Regulatory agencies, including the Philippine FDA and US FDA, have issued public warnings against the use of intravenous glutathione for aesthetic purposes, citing the lack of clinical trial data, unknown long-term safety profiles, and risk of contamination in compounded preparations [2,3]. There are currently no approved clinical guidelines that endorse intravenous glutathione for cosmetic use, and major dermatological organisations recommend against such interventions outside of clinical trials. The literature also highlights the potential for nutritional deficiencies to impair glutathione synthesis and antioxidant defences, increasing vulnerability to oxidative and inflammatory stress [7]. Although direct causality between tirzepatide-induced malnutrition and SIRS cannot be proven in a single case, the biological plausibility is supported by mechanistic studies and case reports.

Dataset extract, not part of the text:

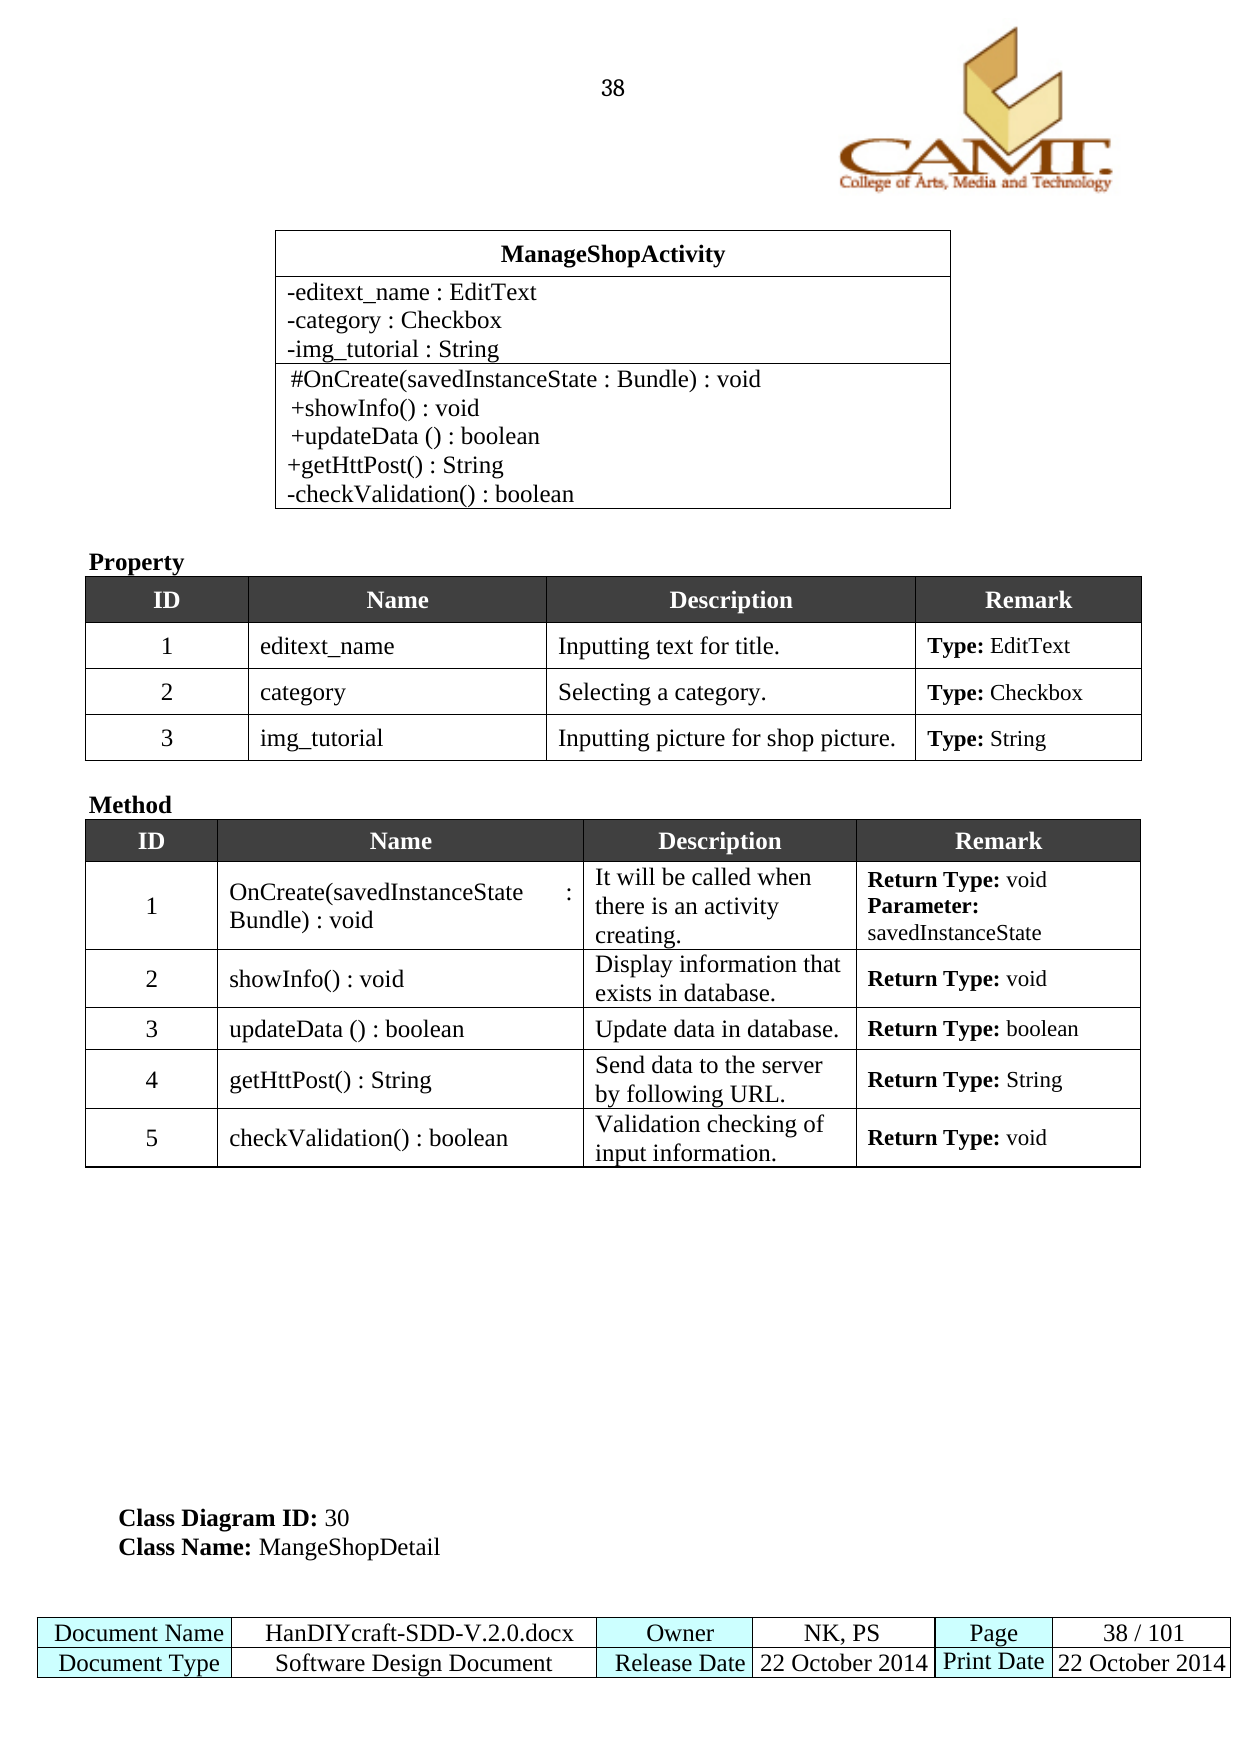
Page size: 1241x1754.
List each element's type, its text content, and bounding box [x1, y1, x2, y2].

Thus, while contamination remains the most likely proximate trigger, the interplay of high-dose glutathione administration and underlying nutritional depletion likely contributed to the severity of the reaction in this patient. This case underscores the importance of thorough history-taking regarding cosmetic infusions and weight-loss agents in patients presenting with unexplained SIRS and highlights the urgent need for greater regulatory oversight and public education regarding unregulated injectable therapies.

Conclusions

Unregulated IV glutathione products can cause life-threatening SIRS, particularly in patients with nutritional compromise due to weight-loss medications such as tirzepatide. Healthcare providers should remain vigilant and systematically screen for non-prescription cosmetic infusions and weight-loss medications when evaluating patients with unexplained systemic inflammation. Further research is needed to understand the interplay between nutritional status, weight-loss pharmacotherapy, and antioxidant therapies.